We introduce a semi-implicit two-speed relaxation scheme to solve the compressible Euler equations in the low Mach regime. The scheme involves a relaxation system with two speeds, already introduced by Bouchut et al. (Numer Math, 2020. https://doi.org/10.1007/s00211-020-01111-5) in the barotropic case. It is entropy satisfying and has a numerical viscosity well-adapted to low Mach flows. This relaxation system is solved via a dynamical Mach number dependent splitting, similar to the one proposed by Iampietro et al. (J Comput Appl Math 340:122–150, 2018). Stability conditions are derived, they limit the range of admissible relaxation and splitting parameters. We resolve separately the advection part of the splitting by an explicit method, and the acoustic part by an implicit method. The relaxation speeds are chosen so that the implicit system fully linearizes the acoustics and requires just to invert an elliptic operator with constant coefficients.
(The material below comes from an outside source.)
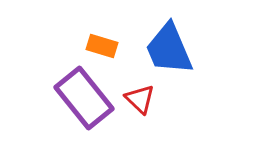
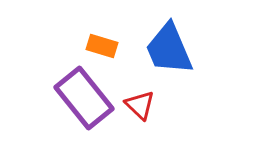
red triangle: moved 6 px down
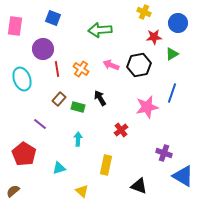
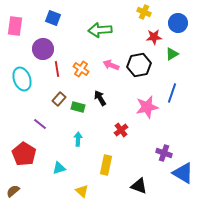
blue triangle: moved 3 px up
The scheme is shown to well capture with low cost the incompressible slow scale dynamics with a timestep adapted to the velocity field scale, and rather well the fast acoustic waves.
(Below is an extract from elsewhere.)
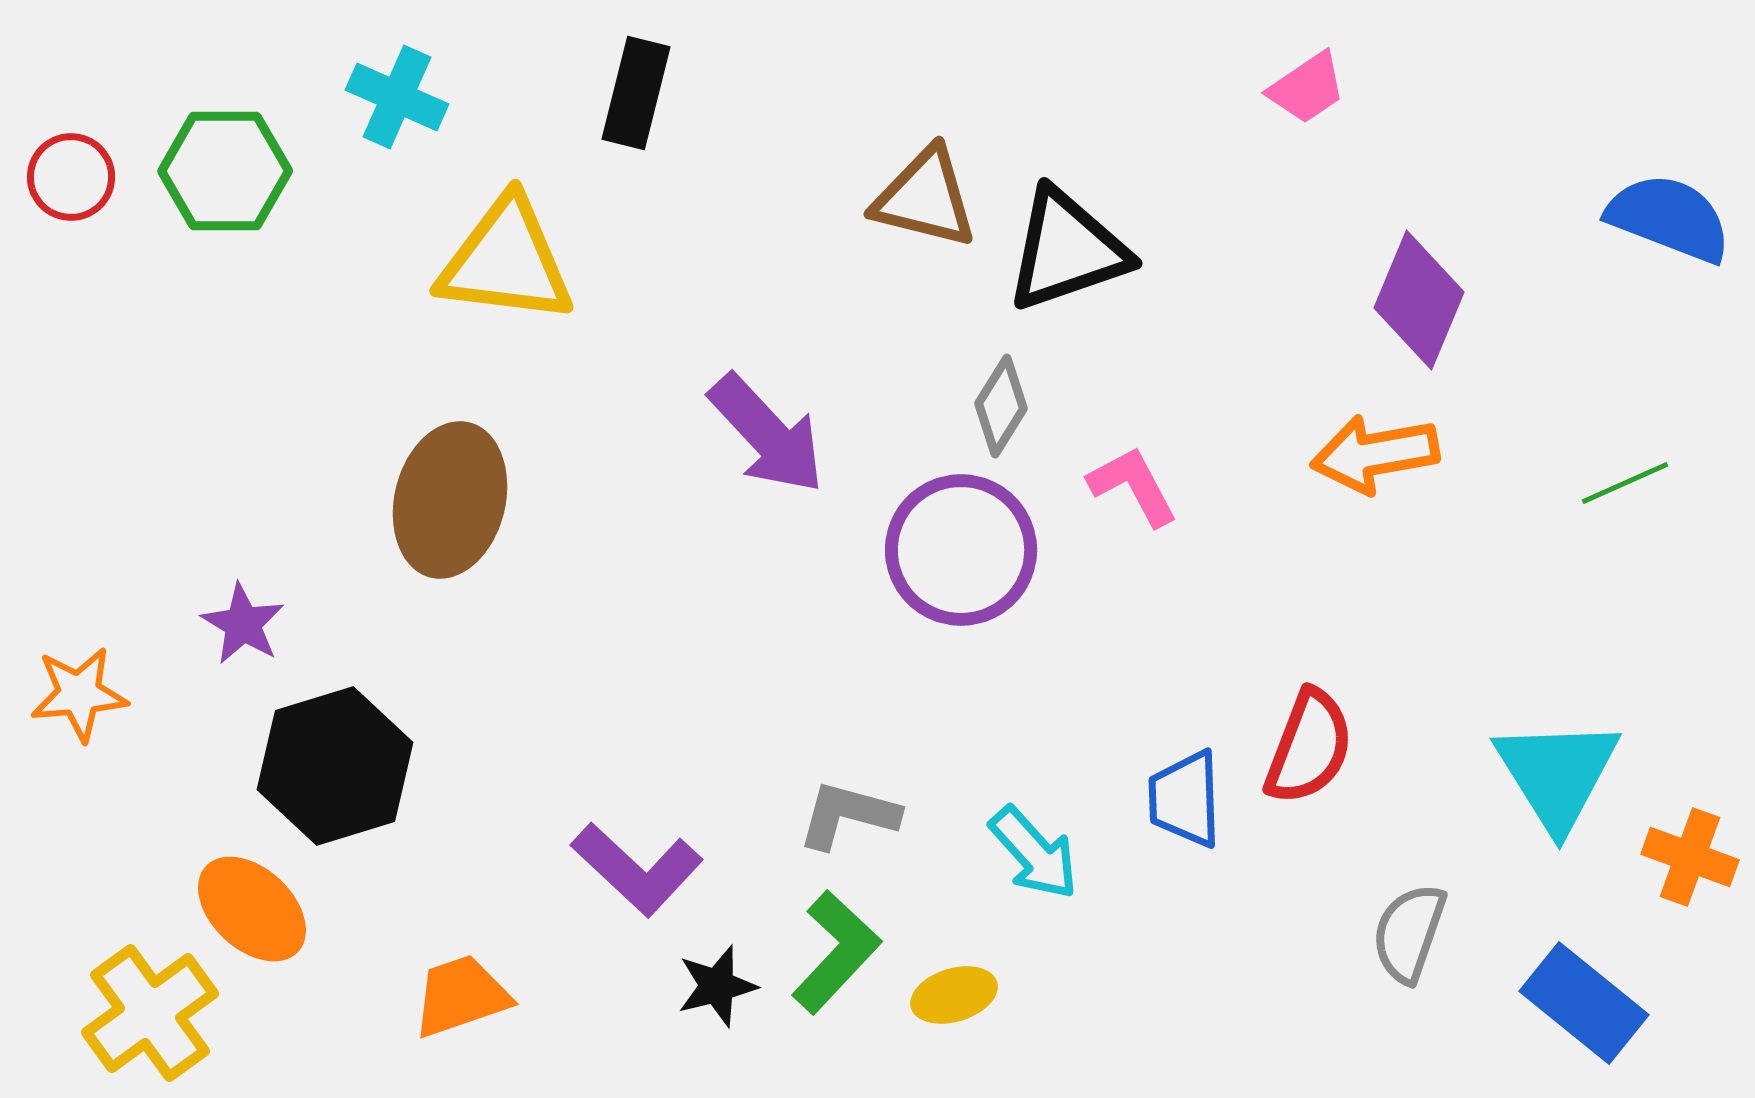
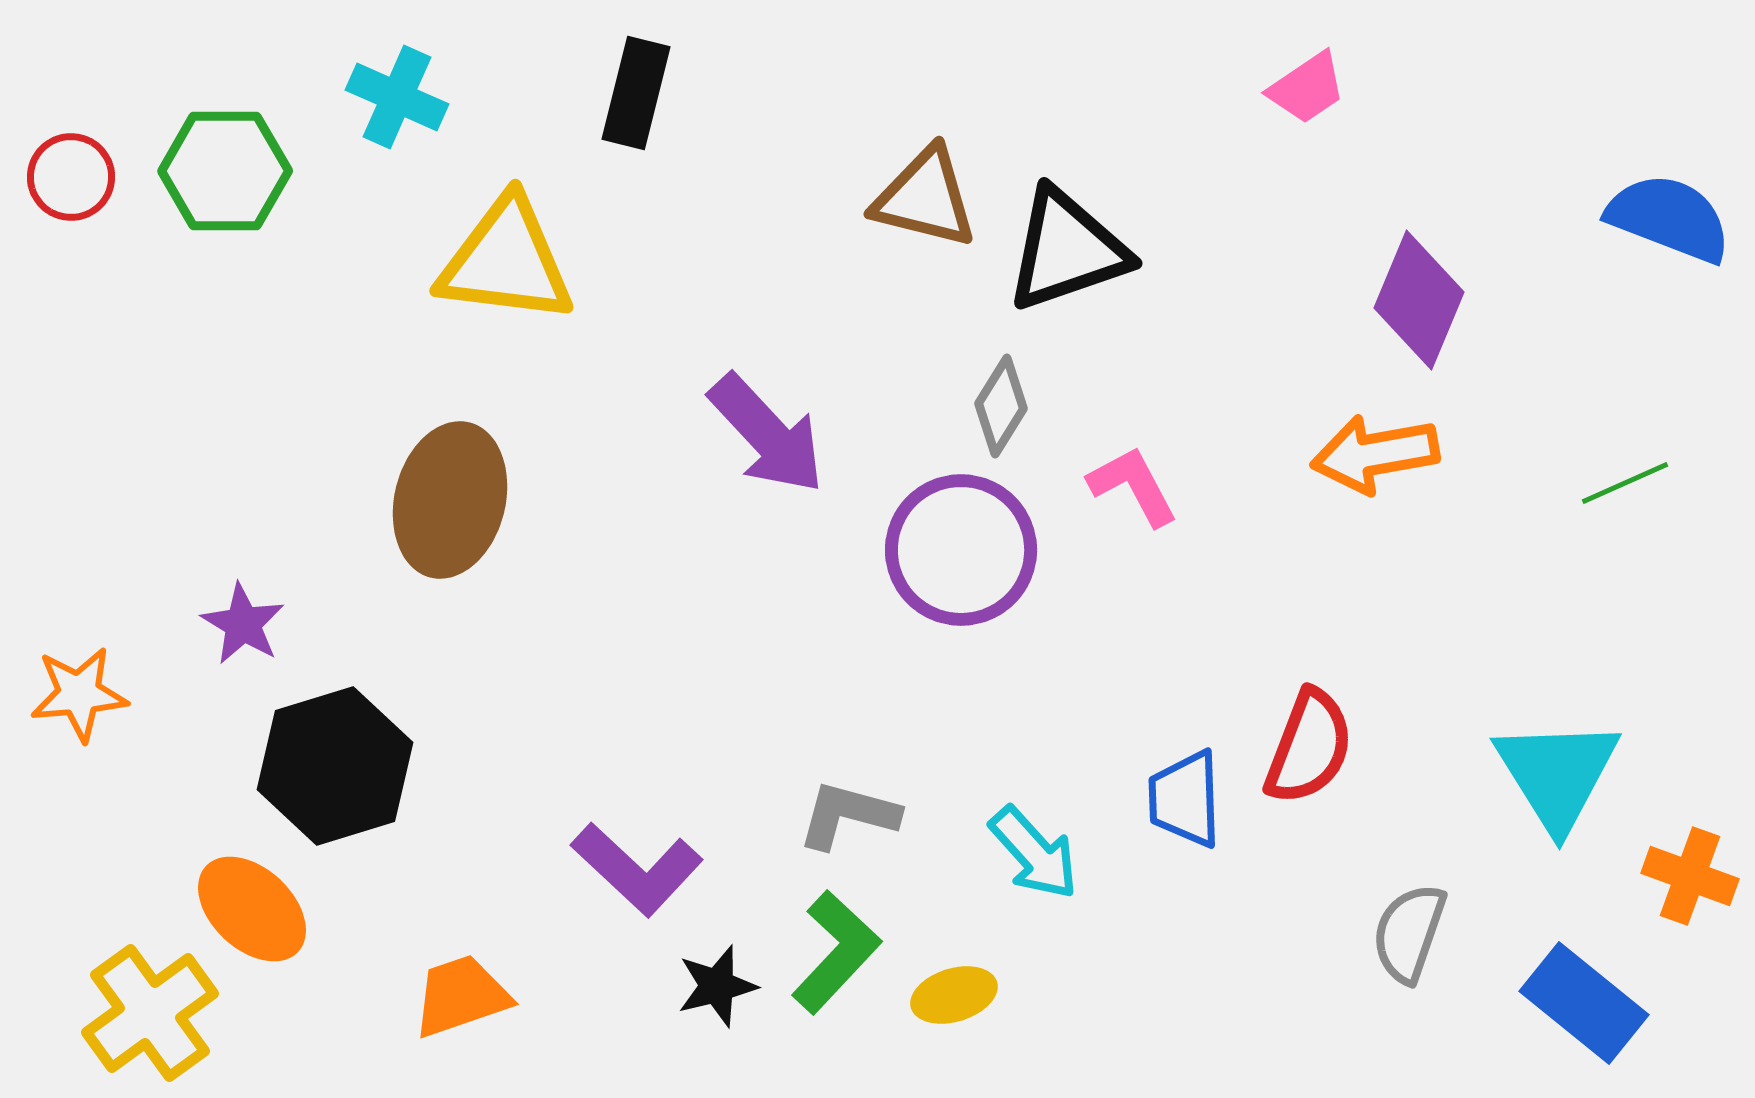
orange cross: moved 19 px down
我们介绍了一种半隐式两速松弛方案，以解决低马赫状态下的可压缩欧拉方程。该方案涉及一种由Bouchut等人介绍的具有两种速度的松弛系统。（Numer Math，2020. https://doi.org/10.1007/s00211-020-01111-5）在正压情况下。它的熵令人满意，并且具有非常适合低马赫数流量的数值粘度。这种松弛系统是通过动态马赫数相关的分裂来解决的，类似于Iampietro等人提出的分裂。（J Comput Appl Math 340：122–150，2018年）。导出了稳定性条件，它们限制了允许的松弛和分裂参数的范围。我们通过显式方法分别解决分裂的对流部分，并通过隐式方法解决声学部分。选择弛豫速度是为了使隐式系统完全线性化声学，并且只需要反转具有恒定系数的椭圆算子即可。该方案显示以低成本很好地捕获了不可压缩的慢尺度动力学，其动态步长适应于速度场尺度，并且很好地捕获了快速声波。